__Your objective__. Please print every line of the material below word for word, with nothing altered.

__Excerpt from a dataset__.

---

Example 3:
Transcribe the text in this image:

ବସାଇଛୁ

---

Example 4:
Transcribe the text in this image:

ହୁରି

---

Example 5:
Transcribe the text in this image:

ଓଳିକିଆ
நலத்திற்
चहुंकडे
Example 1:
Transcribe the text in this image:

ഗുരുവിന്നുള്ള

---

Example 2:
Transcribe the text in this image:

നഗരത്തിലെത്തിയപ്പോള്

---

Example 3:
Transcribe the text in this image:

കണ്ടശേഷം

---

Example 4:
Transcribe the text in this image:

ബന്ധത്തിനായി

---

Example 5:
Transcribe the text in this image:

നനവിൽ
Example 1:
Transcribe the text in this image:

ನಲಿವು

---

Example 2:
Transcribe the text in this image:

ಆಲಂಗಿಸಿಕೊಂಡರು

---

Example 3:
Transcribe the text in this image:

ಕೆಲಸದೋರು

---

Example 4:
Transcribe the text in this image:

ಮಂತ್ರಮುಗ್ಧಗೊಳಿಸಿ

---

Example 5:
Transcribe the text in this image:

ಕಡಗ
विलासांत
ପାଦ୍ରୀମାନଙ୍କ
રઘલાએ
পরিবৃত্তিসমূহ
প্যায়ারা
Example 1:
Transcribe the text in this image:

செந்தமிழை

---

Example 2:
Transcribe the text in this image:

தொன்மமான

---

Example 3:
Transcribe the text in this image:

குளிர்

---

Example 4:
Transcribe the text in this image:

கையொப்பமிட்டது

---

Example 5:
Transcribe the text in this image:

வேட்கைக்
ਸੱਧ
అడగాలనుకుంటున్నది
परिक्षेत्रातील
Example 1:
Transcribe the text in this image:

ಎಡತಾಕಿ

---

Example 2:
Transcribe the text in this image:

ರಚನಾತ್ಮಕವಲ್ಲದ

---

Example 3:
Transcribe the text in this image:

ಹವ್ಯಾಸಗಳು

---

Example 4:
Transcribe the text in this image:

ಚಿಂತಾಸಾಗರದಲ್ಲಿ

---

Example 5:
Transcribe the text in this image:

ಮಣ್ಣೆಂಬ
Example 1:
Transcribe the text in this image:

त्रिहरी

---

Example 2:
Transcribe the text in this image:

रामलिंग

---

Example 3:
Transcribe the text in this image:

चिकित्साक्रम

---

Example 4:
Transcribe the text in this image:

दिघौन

__Response to this exercise__.
---

Example 3:
Transcribe the text in this image:

ବସାଇଛୁ

---

Example 4:
Transcribe the text in this image:

ହୁରି

---

Example 5:
Transcribe the text in this image:

ଓଳିକିଆ
நலத்திற்
चहुंकडे
Example 1:
Transcribe the text in this image:

ഗുരുവിന്നുള്ള

---

Example 2:
Transcribe the text in this image:

നഗരത്തിലെത്തിയപ്പോള്

---

Example 3:
Transcribe the text in this image:

കണ്ടശേഷം

---

Example 4:
Transcribe the text in this image:

ബന്ധത്തിനായി

---

Example 5:
Transcribe the text in this image:

നനവിൽ
Example 1:
Transcribe the text in this image:

ನಲಿವು

---

Example 2:
Transcribe the text in this image:

ಆಲಂಗಿಸಿಕೊಂಡರು

---

Example 3:
Transcribe the text in this image:

ಕೆಲಸದೋರು

---

Example 4:
Transcribe the text in this image:

ಮಂತ್ರಮುಗ್ಧಗೊಳಿಸಿ

---

Example 5:
Transcribe the text in this image:

ಕಡಗ
विलासांत
ପାଦ୍ରୀମାନଙ୍କ
રઘલાએ
পরিবৃত্তিসমূহ
প্যায়ারা
Example 1:
Transcribe the text in this image:

செந்தமிழை

---

Example 2:
Transcribe the text in this image:

தொன்மமான

---

Example 3:
Transcribe the text in this image:

குளிர்

---

Example 4:
Transcribe the text in this image:

கையொப்பமிட்டது

---

Example 5:
Transcribe the text in this image:

வேட்கைக்
ਸੱਧ
అడగాలనుకుంటున్నది
परिक्षेत्रातील
Example 1:
Transcribe the text in this image:

ಎಡತಾಕಿ

---

Example 2:
Transcribe the text in this image:

ರಚನಾತ್ಮಕವಲ್ಲದ

---

Example 3:
Transcribe the text in this image:

ಹವ್ಯಾಸಗಳು

---

Example 4:
Transcribe the text in this image:

ಚಿಂತಾಸಾಗರದಲ್ಲಿ

---

Example 5:
Transcribe the text in this image:

ಮಣ್ಣೆಂಬ
Example 1:
Transcribe the text in this image:

त्रिहरी

---

Example 2:
Transcribe the text in this image:

रामलिंग

---

Example 3:
Transcribe the text in this image:

चिकित्साक्रम

---

Example 4:
Transcribe the text in this image:

दिघौन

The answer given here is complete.